Le TF considère qu’il y a un intérêt public à garantir aux travailleurs et aux travailleuses du secteur de la petite enfance des conditions plus favorables que le salaire minimum genevois, afin d’éviter la sous-enchère salariale et d’assurer la qualité de la prise en charge des enfants. L’arrêt du TF, rendu début avril, est tombé à pic pour apporter de l’eau au moulin du comité référendaire.
«Ces crèches qui ne veulent pas appliquer les usages ne veulent pas non plus être subventionnées, ajoute Davide De Filippo, car elles ne veulent pas avoir à rendre de comptes et préfèrent pouvoir sélectionner leurs clients. Elles ne sont pas dans une logique de service public.»

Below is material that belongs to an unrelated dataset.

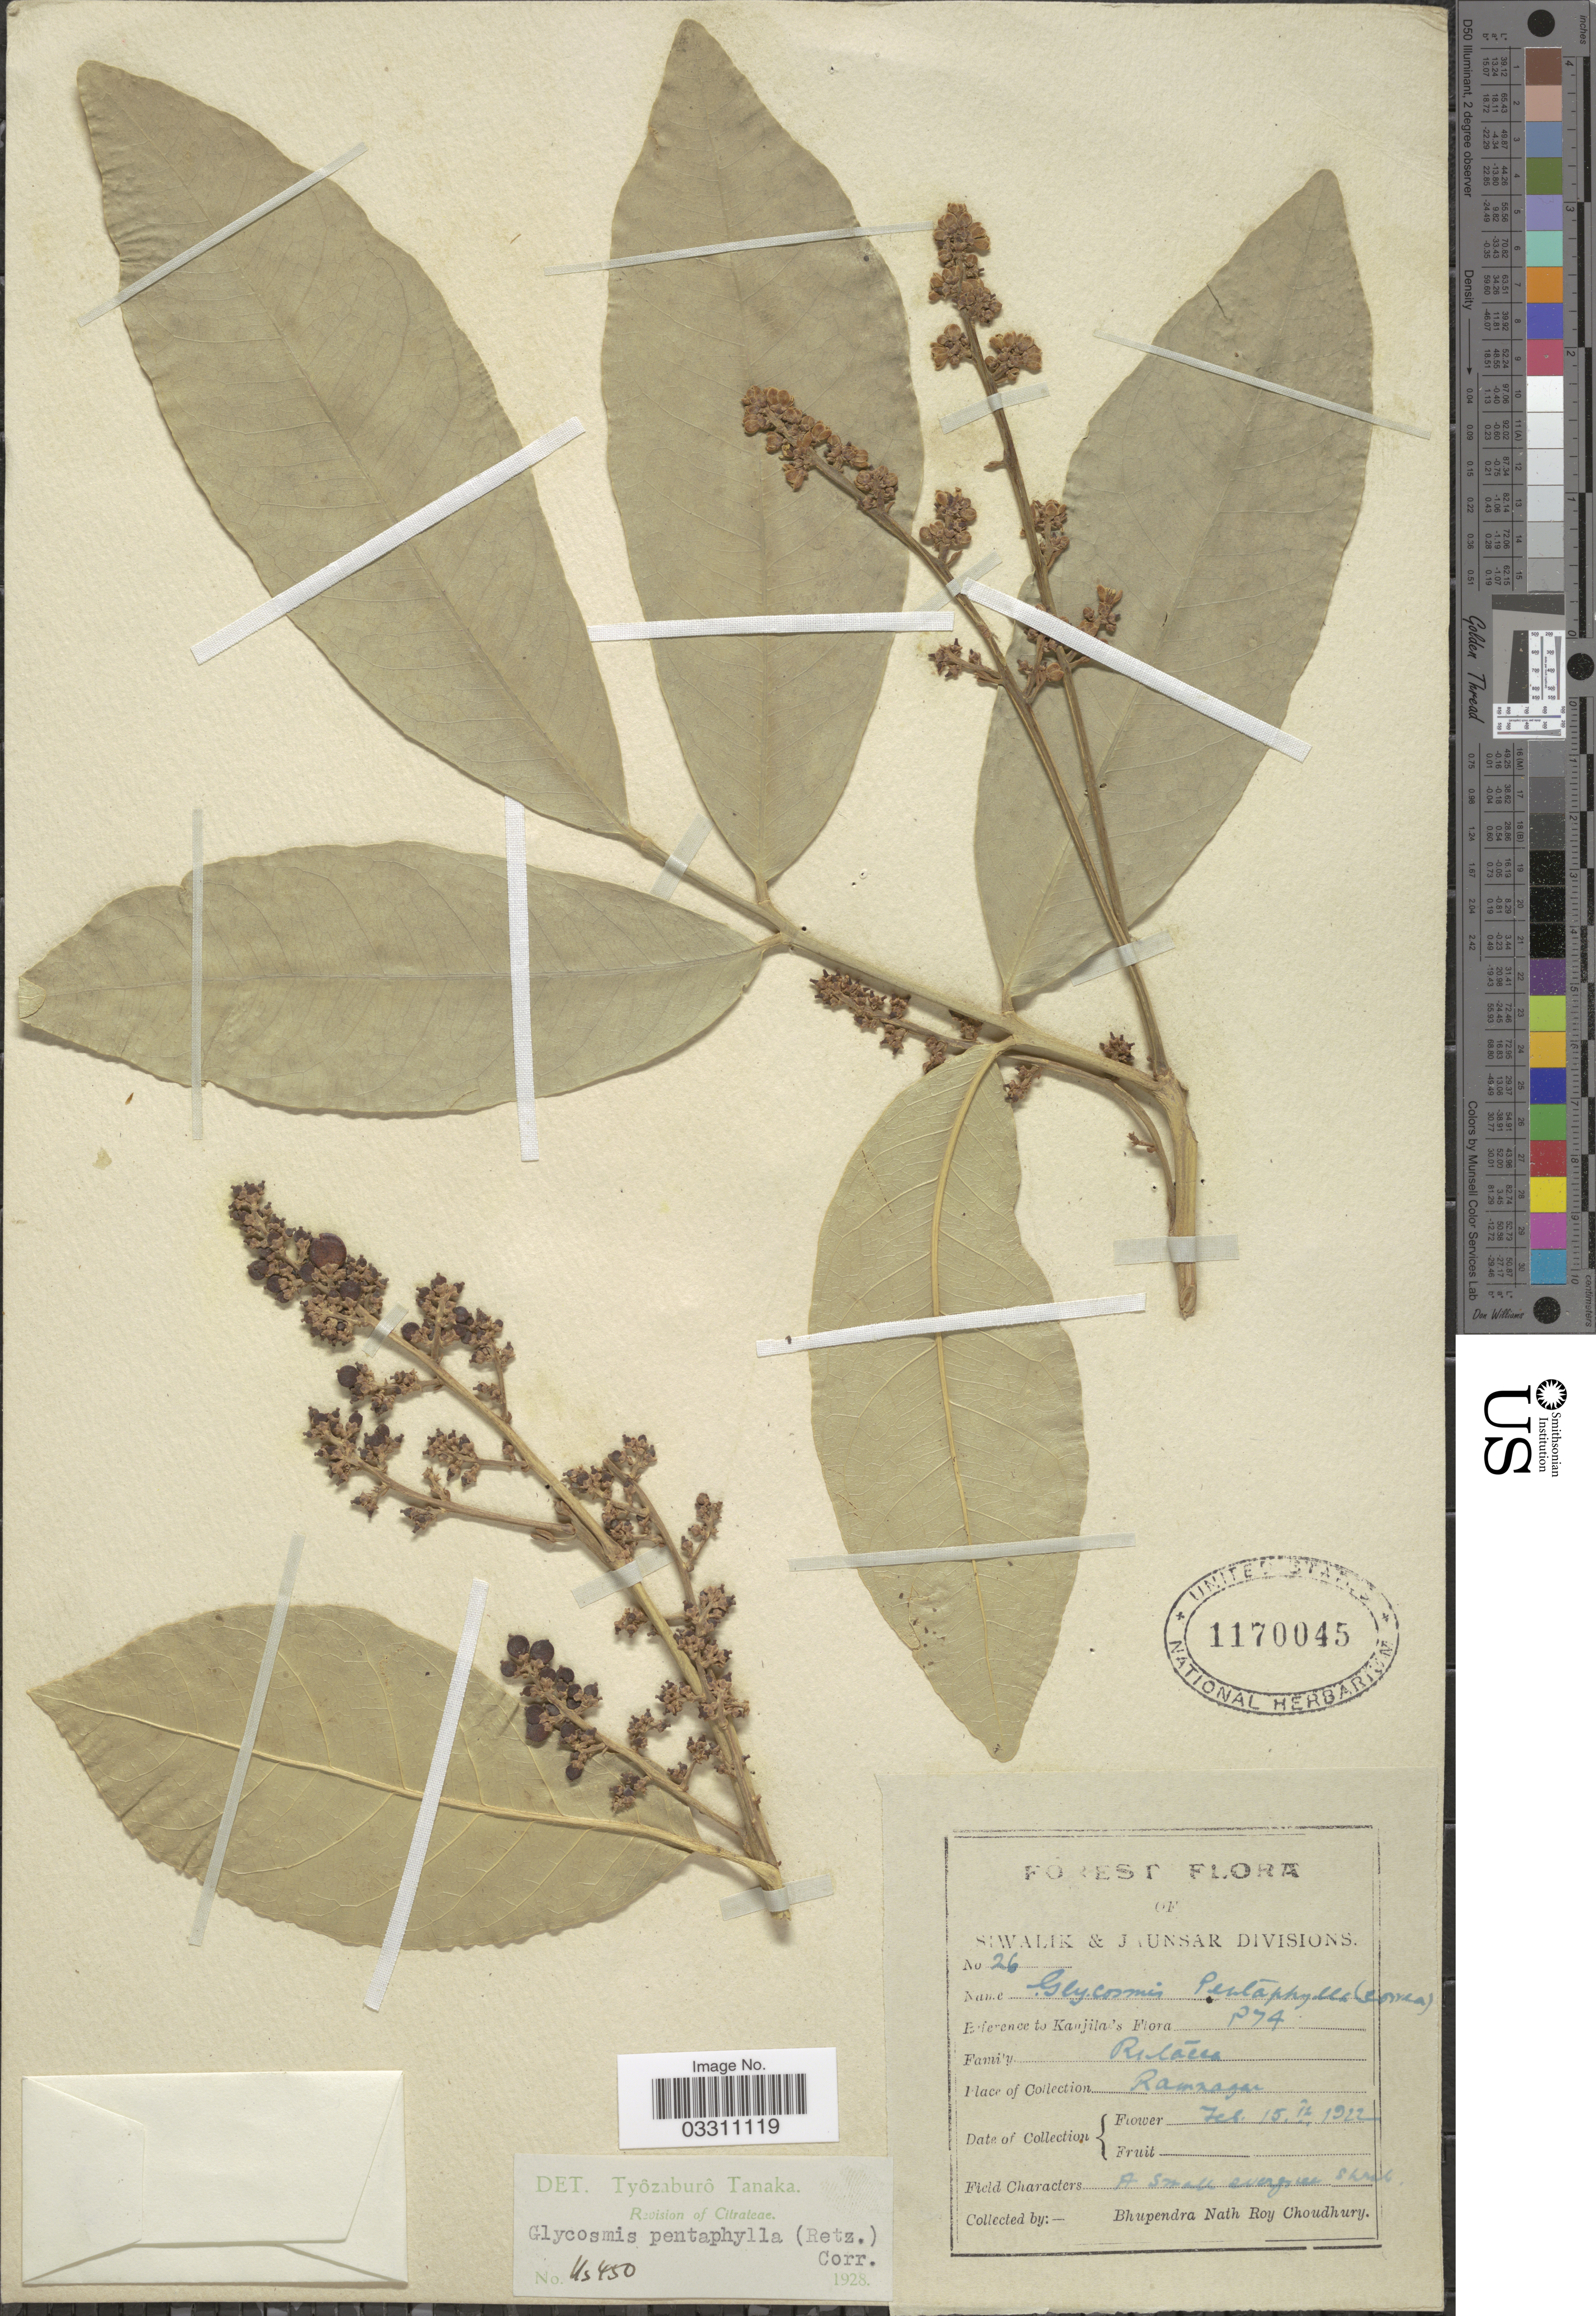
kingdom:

Ne pas dévaloriser la profession
La gauche et les syndicats contestent l’argument selon lequel une dérogation aux usages permettrait de créer plus de places de crèches. «Il y a un manque de personnel qualifié dans la petite enfance et dévaloriser cette profession ne la rendra pas plus attractive, au contraire !»
Pour Amanda Ojalvo, membre du comité référendaire, conseillère municipale socialiste en ville de Genève et éducatrice, la difficulté à recruter du personnel dans ce secteur est une réalité: «C'est un métier formidable, mais extrêmement exigeant. Nous avons à charge des enfants en bas âge qui demandent une attention de tous les instants. Cela nécessite beaucoup de connaissances théoriques et pratiques. Notre travail ne se limite pas à dorloter des enfants et à changer des couches, loin de là. En plus, il n’y a pas beaucoup de débouchés professionnels.»
Alors que les partisans du changement de loi brandissent la menace de la fermeture de crèches privées qui seraient étranglées par les usages salariaux en vigueur, le camp référendaire rétorque que ces structures pratiquent des prix inaccessibles à la plupart des familles du canton, et doute qu’elles diminuent leurs tarifs en cas de victoire dans les urnes. De plus, les opposants craignent que déroger à ces usages ne crée un précédent de dérégulation dangereux pour l’ensemble de l’économie.